Home » Java » How are Trove collections more efficient than the standard Java collections?

How are Trove collections more efficient than the standard Java collections?

Posted by: admin December 28, 2021 Leave a comment

Questions:

In an interview recently, I was asked about how HashMap works in Java and I was able to explain it well and explain that in the worst case the HashMap may degenerate into a list due to chaining. I was asked to figure out a way to improve this performance but I was unable to do that during the interview. The interviewer asked me to look up “Trove”.

I believe he was pointing to this page. I have read the description provided on that page but still can’t figure out how it overcomes the limitations of the java.util.HashMap.

Even a hint would be appreciated. Thanks!!

Answers:

The key phrase there is open addressing. Instead of hashing to an array of buckets, all the entries are in one big array. When you add an element, if the space for it is already in use you just move down the array to find a free space.

As long as the array is kept sufficiently bigger than the number of entries and the hash function is well distributed it’s possible to keep average lookup times small. And by having one array you can get better performance – it’s more cache friendly.

However it still has worst-case linear behaviour if (say) every key hashes to the same value, so it doesn’t avoid that issue.

###

It seems to me from the Trove page that there are two main differences that improve performance.

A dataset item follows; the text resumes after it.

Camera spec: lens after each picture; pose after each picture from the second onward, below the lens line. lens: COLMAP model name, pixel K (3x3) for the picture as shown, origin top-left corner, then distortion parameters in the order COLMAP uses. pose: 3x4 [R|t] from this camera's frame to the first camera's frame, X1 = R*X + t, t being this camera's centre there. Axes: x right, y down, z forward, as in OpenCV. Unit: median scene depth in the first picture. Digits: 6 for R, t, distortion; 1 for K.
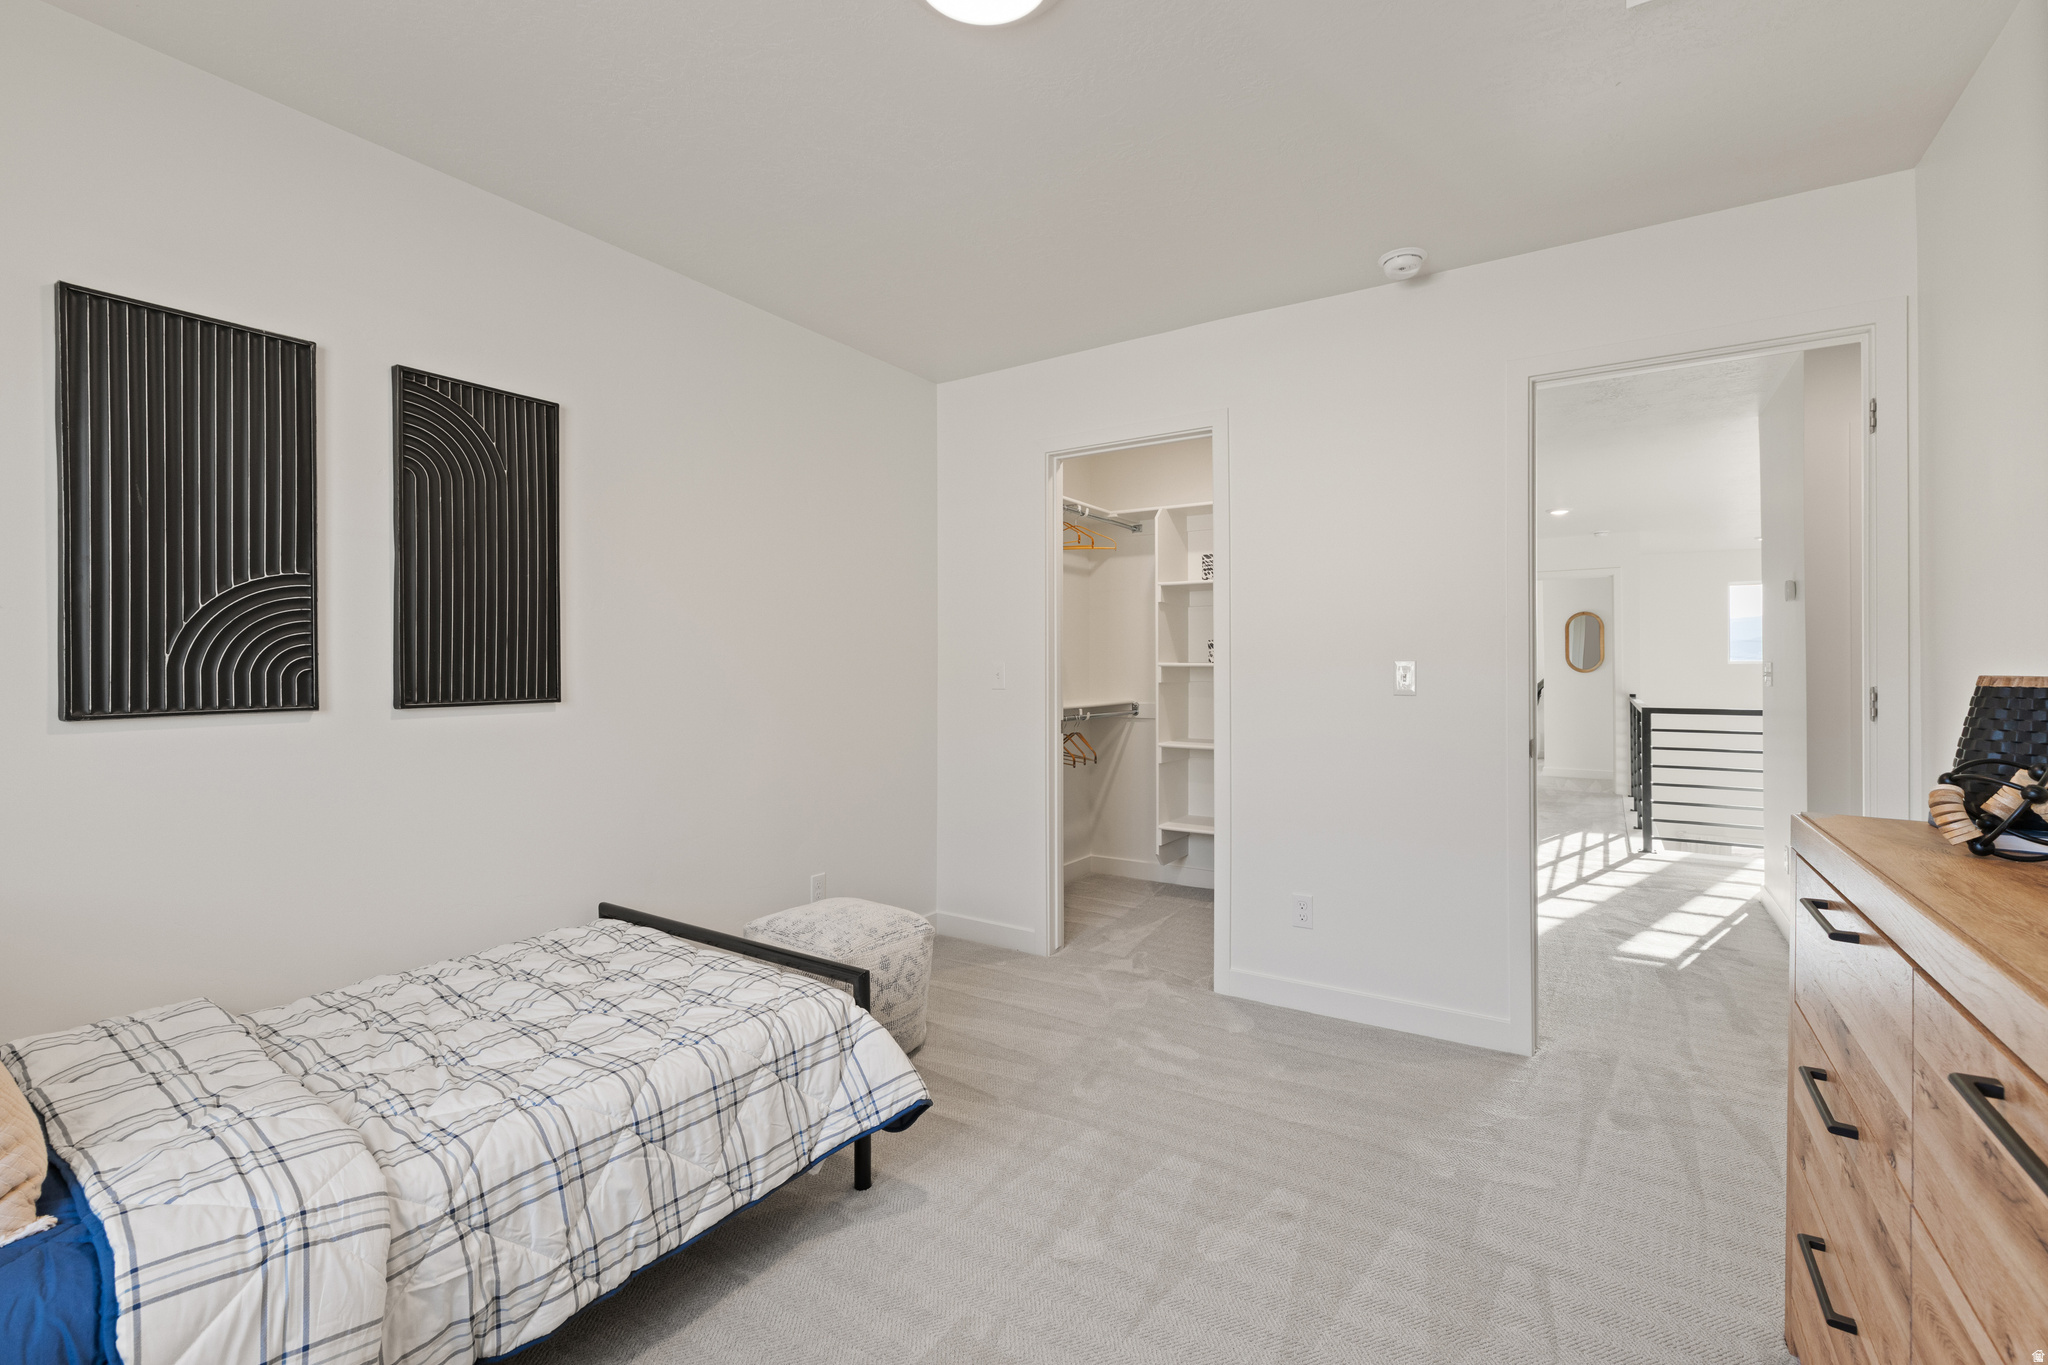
lens RADIAL K [[895.1, 0, 1018.2], [0, 895.1, 673.5], [0, 0, 1]] dist [-0.000397, 0.002921]
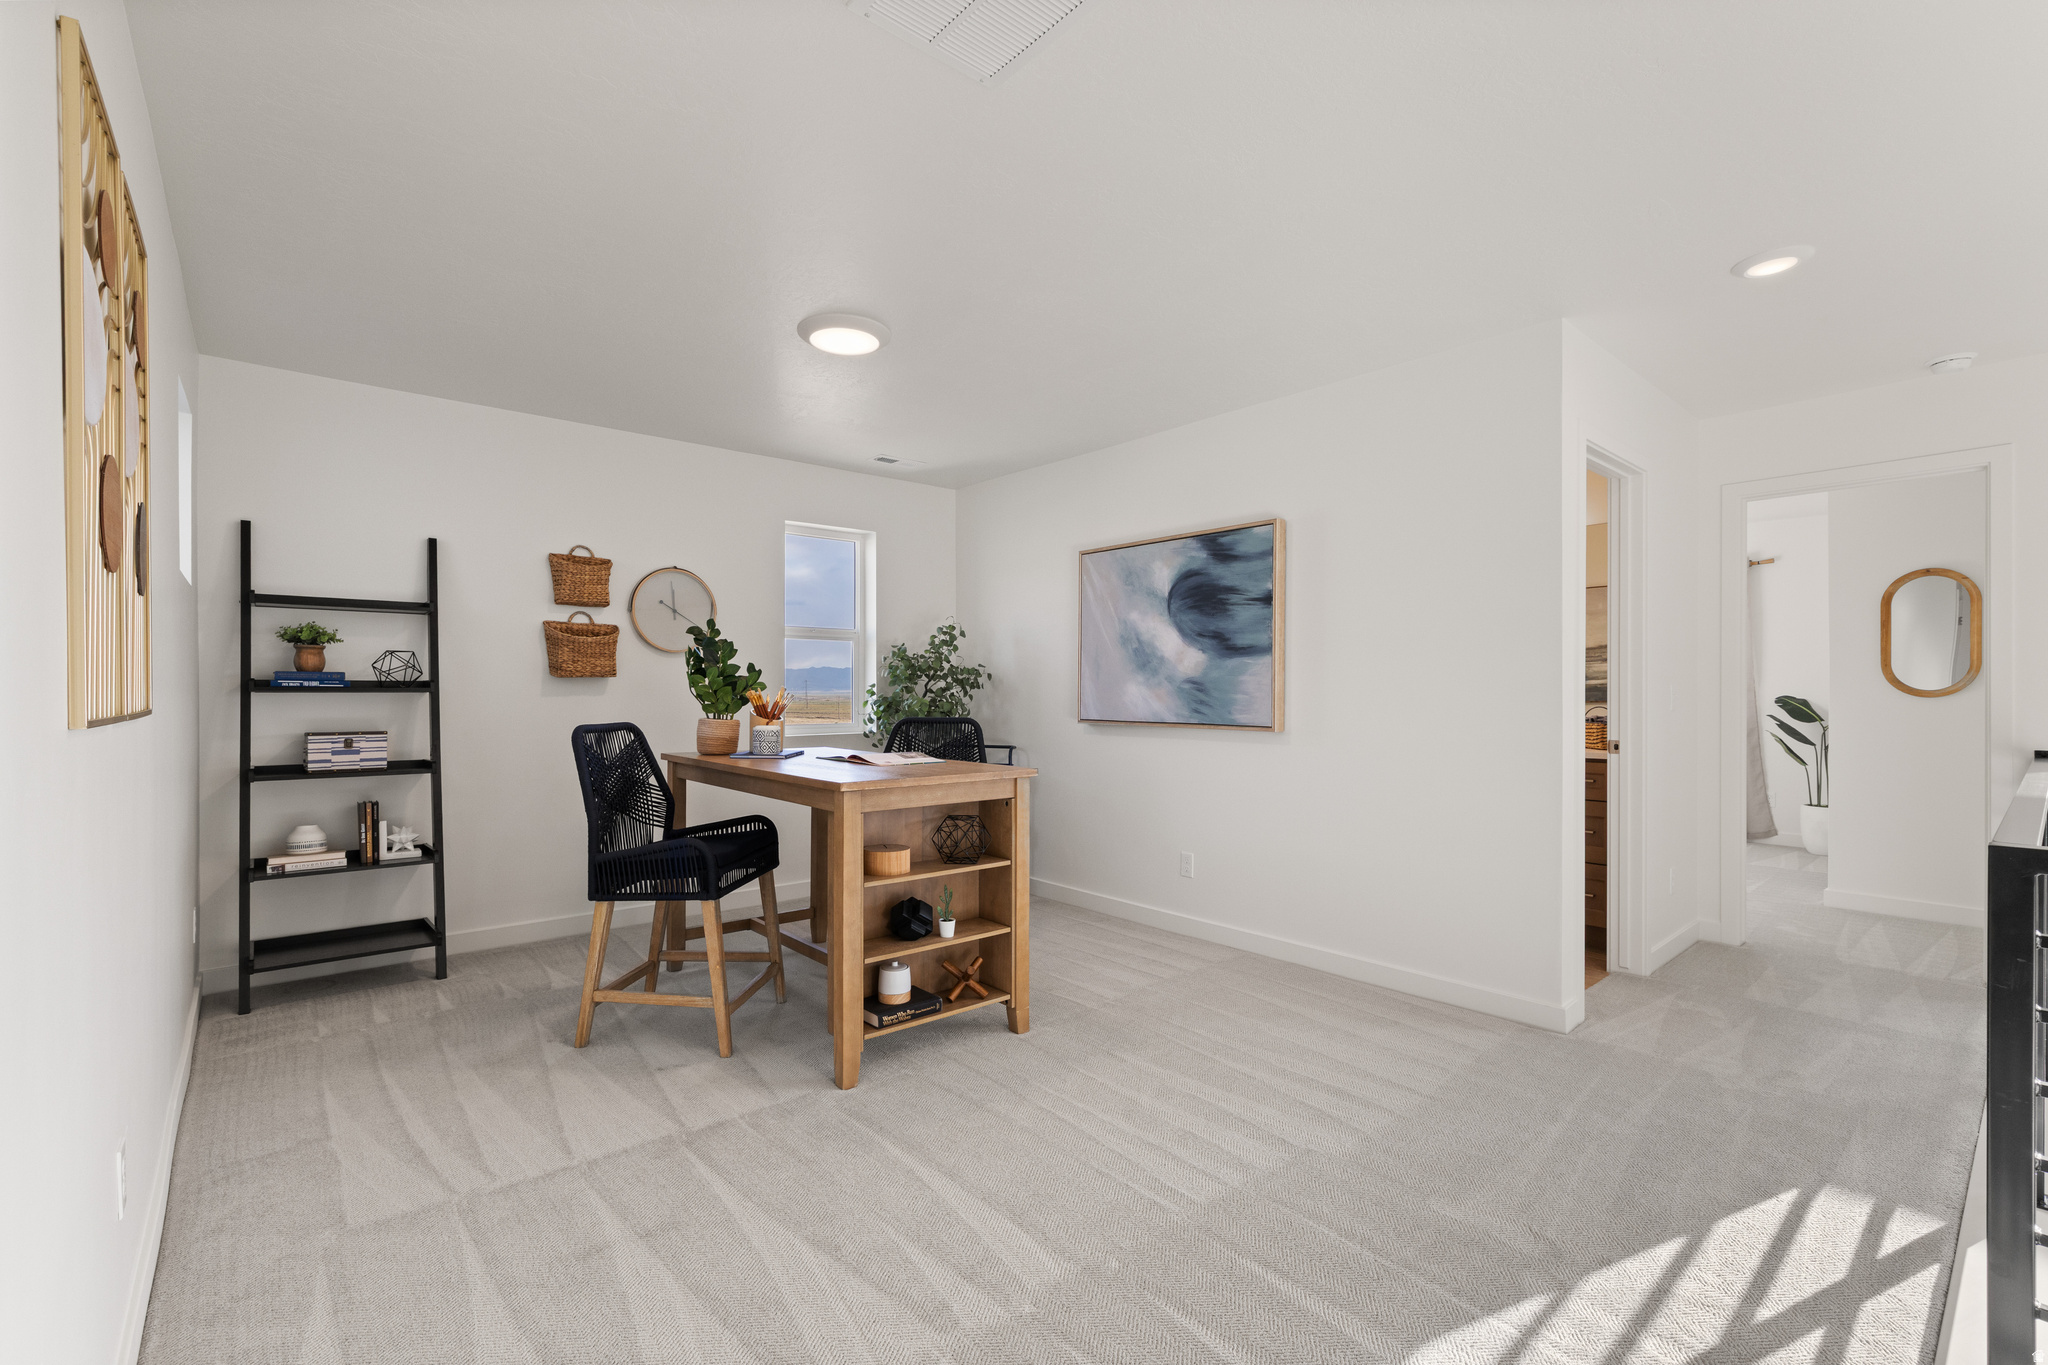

The first is the use of open addressing (http://en.wikipedia.org/wiki/Hash_table#Open_addressing). This doesn’t avoid the collision issue, but it does mean that there’s no need to create “Entry” objects for every item that goes in the map.

The second important difference is being able to provide your own hash function, which differs from the one provided by the class of the keys. So you could provide a much faster hash function if it made sense to do so.

###

One advantage of Trove is that it avoids object creation, especially for primitives.
For big hashtables in an embedded java device this can be advantageous due fewer memory consumption.

The other advantage, I saw is the use of custom hash codes / functions without the need to override hashcode(). For a specific data set, and an expert in writing hash functions this can be an advantage.